Q: The writer Lydia Davis said of your translation, “Rachel Careau, in her attentive, sensitive translation, avails herself of a wide, rich vocabulary and nimble syntax to match Colette’s own linguistic ingenuity.” What do you think of that description?

 

A: I am deeply gratified that Lydia Davis saw those qualities in my translation. I worked hard to reproduce those very elements of Colette’s style, both because it’s part of my translation ethos and because earlier translators often failed to do so.

 

Colette was a sophisticated prose stylist, and I think her writing has frequently been “dumbed down.” She had a fascinatingly varied vocabulary, replete with classical and literary usages, specialized and technical words, zoological and botanical terms, slang and argot, and obscure regionalisms.

 

The Pure and the Impure gives us urticant, decretal, moucharaby, batrachian, filiform, ocellated, umbilicate, nance—all of them lost in the earlier translation by Herma Briffault.

 

Syntax reveals how authors think, what is important to them; the order of words, the way ideas unfold in a sentence or across a paragraph, aren’t incidental to the ideas the words express.
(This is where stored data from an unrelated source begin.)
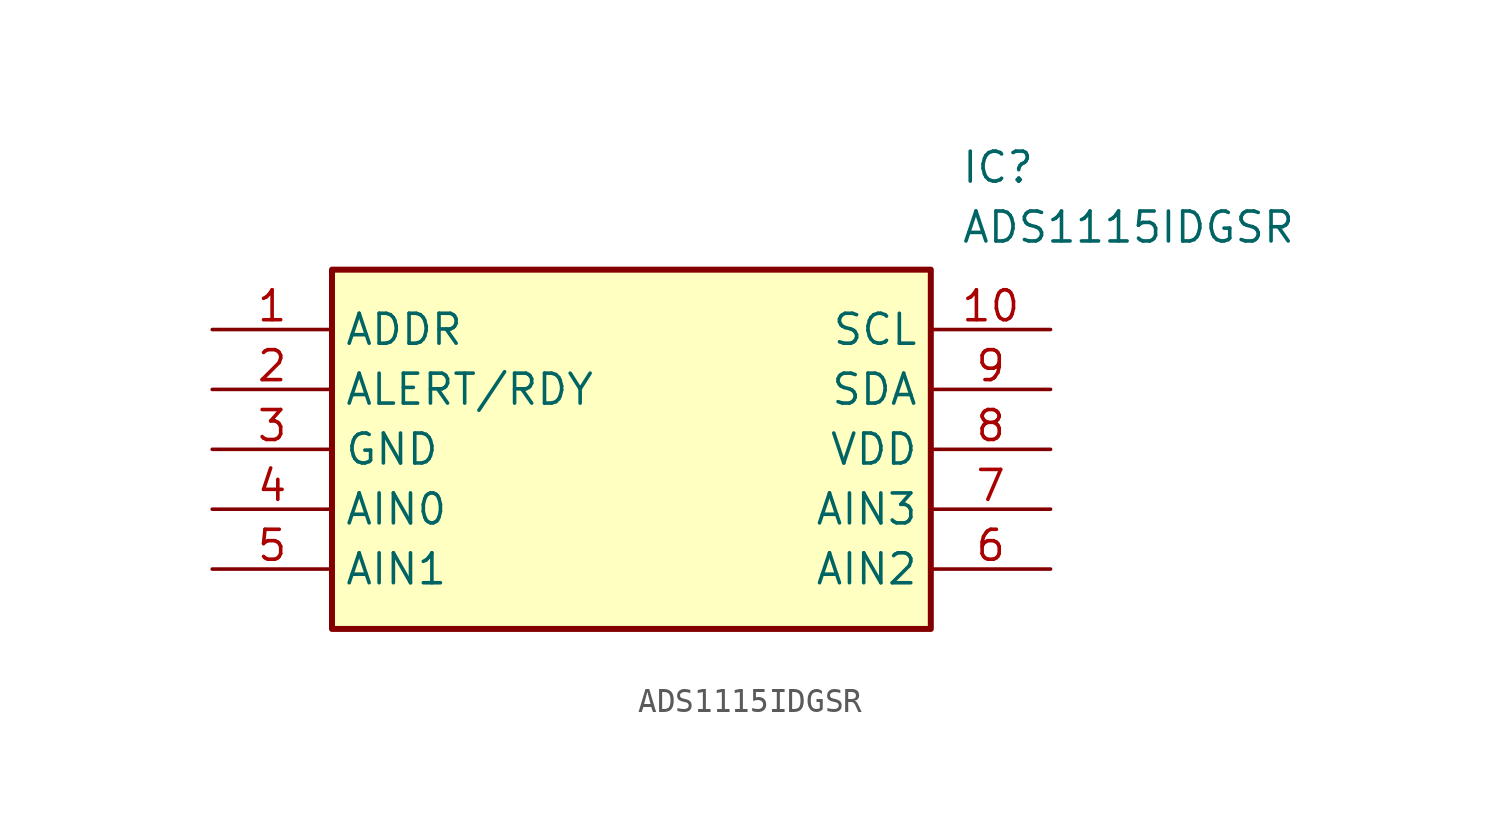
<source format=kicad_sym>
(kicad_symbol_lib
  (version 20231120)
  (generator "kicad_symbol_editor")
  (generator_version "8.0")
  (symbol "ADS1115IDGSR"
    (property "Reference" "IC"
      (at 31.75 7.62 0)
      (effects (font (size 1.27 1.27)) (justify left top)))
    (property "Value" "ADS1115IDGSR"
      (at 31.75 5.08 0)
      (effects (font (size 1.27 1.27)) (justify left top)))
    (symbol "ADS1115IDGSR_1_1"
      (rectangle (start 5.08 2.54) (end 30.48 -12.7) (stroke (width 0.254) (type default)) (fill (type background)))
      (pin passive line (at 0 0 0) (length 5.08) (name "ADDR" (effects (font (size 1.27 1.27)))) (number "1" (effects (font (size 1.27 1.27)))))
      (pin passive line (at 35.56 0 180) (length 5.08) (name "SCL" (effects (font (size 1.27 1.27)))) (number "10" (effects (font (size 1.27 1.27)))))
      (pin passive line (at 0 -2.54 0) (length 5.08) (name "ALERT/RDY" (effects (font (size 1.27 1.27)))) (number "2" (effects (font (size 1.27 1.27)))))
      (pin passive line (at 0 -5.08 0) (length 5.08) (name "GND" (effects (font (size 1.27 1.27)))) (number "3" (effects (font (size 1.27 1.27)))))
      (pin passive line (at 0 -7.62 0) (length 5.08) (name "AIN0" (effects (font (size 1.27 1.27)))) (number "4" (effects (font (size 1.27 1.27)))))
      (pin passive line (at 0 -10.16 0) (length 5.08) (name "AIN1" (effects (font (size 1.27 1.27)))) (number "5" (effects (font (size 1.27 1.27)))))
      (pin passive line (at 35.56 -10.16 180) (length 5.08) (name "AIN2" (effects (font (size 1.27 1.27)))) (number "6" (effects (font (size 1.27 1.27)))))
      (pin passive line (at 35.56 -7.62 180) (length 5.08) (name "AIN3" (effects (font (size 1.27 1.27)))) (number "7" (effects (font (size 1.27 1.27)))))
      (pin passive line (at 35.56 -5.08 180) (length 5.08) (name "VDD" (effects (font (size 1.27 1.27)))) (number "8" (effects (font (size 1.27 1.27)))))
      (pin passive line (at 35.56 -2.54 180) (length 5.08) (name "SDA" (effects (font (size 1.27 1.27)))) (number "9" (effects (font (size 1.27 1.27))))))))
</source>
So I try to attend to the order of words and phrases as closely as I can, given the differences between languages, particularly when the authors themselves are making choices that are nonstandard.

 

Q: What do you see as the significance of the novel’s title?

 

A: That’s a question that Colette scholars have been mulling over for decades! Not easy to answer.

 

Purity as Colette defines it in the book doesn’t have the sexual or moral sense that we might expect; it has more to do with the concept of devotion, of commitment, to an ideal—an ideal that, in this case, finds its expression in gender and sexuality.

 

Purity seems to be a state “free from anything extraneous to the ruling passion,” as the scholar Elaine Marks put it, but it may or may not be chaste.

 

Q: How would you describe Colette’s legacy today?

 

A: I think Colette’s legacy today is threefold.

 

First, there is her image: She was the most-photographed writer of the 20th century, according to Kathleen Antonioli in her new biography Colette, and there are so many striking and widely available photographs of her that I think her image has become inextricably associated with her name and her work.

 

Second, there is her example: As a woman she made her own definition, defying societal norms and expectations, flouting sexual and gender conventions, rising to the top of her profession despite the sometimes patronizing assessments of her work, achieving a number of firsts—first woman elected president of the Académie Goncourt, first woman accorded a state funeral in France…Although she eschewed the feminist label, she nevertheless presents an example for feminists to follow.

 

Third, and most importantly, there are her books: She was considered the greatest 20th-century French prose stylist after Proust (and some would say that as a stylist she exceeds Proust), and she left behind many masterpieces of great insight and artistry, among them Chéri, The End of Chéri, My Mother’s House, Break of Day, Sido, and The Pure and the Impure.

 

Q: What are you working on now?

 

A: I’m planning to take a break from translation to return to a project I’ve been working on intermittently for the better part of a decade, a book about my mother, who died by suicide in 1994, when she was 63. It’s evolved formally over time, from a straight narrative to something more fragmentary, collagelike, and associative.

 

The current form, an accumulation of short texts, feels both more manageable and more interesting to me—I started out in graduate school as a poet, and my more recent work has been prose poetry—and I want to see how the project might develop if I can focus on it without interruption.

 

Q: Anything else we should know?

 

A: Many of us—and this includes me—read Colette in our youth. But I think she’s an author who rewards revisiting later in life, especially in some of the newer translations that have been coming out in recent years.

 

At the same time, I hope she will gain a new generation of readers, for the intelligence of her insights, the particularity of her observations, and the elegance of her prose.